= 本文 =

____________

大きさ
ウミアイサはカモ科の鳥で、全長は約50~65cmである。翼を広げた時の幅は約70~85cmになる。オスとメスでは若干大きさが異なるが、メスはやや小さく、同じカモ科の中では比較的大型の部類に入る。
季節・分布
ウミアイサは、主に北半球の寒冷な地域に広く分布する。日本には冬鳥として飛来し、秋から春にかけて全国各地の沿岸や内陸の湖沼で観察される。北の繁殖地から南へと渡ってくるため、冬季にその姿を確認することができる。
環境
ウミアイサは主に沿岸や内陸の湖沼、河川に生息する。海岸や大きな湖を好み、水草や魚が豊富な地域でよく見られる。通常、水面で餌を探しながら泳ぐ姿が観察されるが、しばしば海岸の浅瀬で見ることもできる。

____________

= 課題 1 =
ウミアイサの解説文によると、ウミアイサの全長はどのくらいか。
= 課題 2 =
ウミアイサの解説文の続きを、最後の文のあとから書きなさい。
このあとのエントリは、ウミアイサの解説文とは別の出典から取ったものです。

= データ抜粋 =
____________

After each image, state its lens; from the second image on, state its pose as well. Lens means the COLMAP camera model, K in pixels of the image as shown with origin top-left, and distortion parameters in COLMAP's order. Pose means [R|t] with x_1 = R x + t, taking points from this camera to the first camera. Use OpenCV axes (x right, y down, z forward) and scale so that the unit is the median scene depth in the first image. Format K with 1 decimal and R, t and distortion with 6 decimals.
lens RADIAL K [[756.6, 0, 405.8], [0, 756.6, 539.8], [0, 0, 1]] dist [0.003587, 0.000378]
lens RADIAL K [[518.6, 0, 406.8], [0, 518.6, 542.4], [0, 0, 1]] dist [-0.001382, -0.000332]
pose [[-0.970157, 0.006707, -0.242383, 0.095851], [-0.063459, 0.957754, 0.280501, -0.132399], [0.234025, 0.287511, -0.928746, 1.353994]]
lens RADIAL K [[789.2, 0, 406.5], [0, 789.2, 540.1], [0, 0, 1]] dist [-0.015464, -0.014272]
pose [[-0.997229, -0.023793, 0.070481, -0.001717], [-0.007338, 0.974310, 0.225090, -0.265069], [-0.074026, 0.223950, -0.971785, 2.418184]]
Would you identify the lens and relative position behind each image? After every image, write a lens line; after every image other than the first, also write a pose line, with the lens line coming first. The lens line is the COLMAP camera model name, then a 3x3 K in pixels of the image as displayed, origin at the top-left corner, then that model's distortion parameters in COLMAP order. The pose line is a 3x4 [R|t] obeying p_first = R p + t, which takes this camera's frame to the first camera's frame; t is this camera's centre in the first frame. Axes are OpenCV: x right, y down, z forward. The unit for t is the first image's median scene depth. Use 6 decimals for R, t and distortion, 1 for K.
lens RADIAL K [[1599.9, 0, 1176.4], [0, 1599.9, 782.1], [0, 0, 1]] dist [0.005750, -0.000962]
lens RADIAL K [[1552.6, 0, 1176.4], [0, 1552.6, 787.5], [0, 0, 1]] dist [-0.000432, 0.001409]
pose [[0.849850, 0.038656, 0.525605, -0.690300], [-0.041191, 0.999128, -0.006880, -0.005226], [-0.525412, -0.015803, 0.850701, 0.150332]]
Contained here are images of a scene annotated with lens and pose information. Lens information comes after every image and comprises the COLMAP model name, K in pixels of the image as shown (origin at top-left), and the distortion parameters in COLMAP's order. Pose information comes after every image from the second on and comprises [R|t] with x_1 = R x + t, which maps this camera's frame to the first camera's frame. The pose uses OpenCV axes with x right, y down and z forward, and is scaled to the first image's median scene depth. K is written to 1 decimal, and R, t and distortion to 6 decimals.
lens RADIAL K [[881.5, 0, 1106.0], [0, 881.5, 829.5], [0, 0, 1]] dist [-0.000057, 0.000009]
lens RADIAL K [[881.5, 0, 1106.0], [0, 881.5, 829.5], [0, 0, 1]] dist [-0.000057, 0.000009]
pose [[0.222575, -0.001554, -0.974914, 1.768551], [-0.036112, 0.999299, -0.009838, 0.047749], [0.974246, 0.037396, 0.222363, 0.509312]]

____________

= 解答 1 =
約50~65cmである。

= 解答 2 =
行動
ウミアイサは潜水が得意で、水中での餌探しを得意としている。魚や甲殻類を主食とし、狙った餌を追いかけて潜る姿は非常に俊敏である。通常は群れで行動するが、単独で見られることもある。また、繁殖期には特有のディスプレイ行動が見られることがある。
形態
オスのウミアイサは鮮やかな黒と白の羽を持ち、頭部は緑がかった黒色で、メスは全体的に茶色がかった地味な羽色である。どちらも背中に特徴的な白い模様がある。また、鋭い赤色のくちばしが特徴である。
鳴き声
ウミアイサの鳴き声はあまり耳にすることは少ないが、低く喉を震わせるような音を発する。繁殖期には独特の鳴き声を発することがあり、主にコミュニケーションのために使用されている。
同定上のポイント
- オスは緑色がかった黒い頭部と白黒の羽が特徴である。
- メスは全体に茶色がかっており、特に頭部が赤みを帯びている。
- 鋭い赤色のくちばしが目立ち、これがウミアイサの識別ポイントになる。
- カワアイサとは似ているが、ウミアイサは全体的に体が小さめで、頭の形や模様が異なる。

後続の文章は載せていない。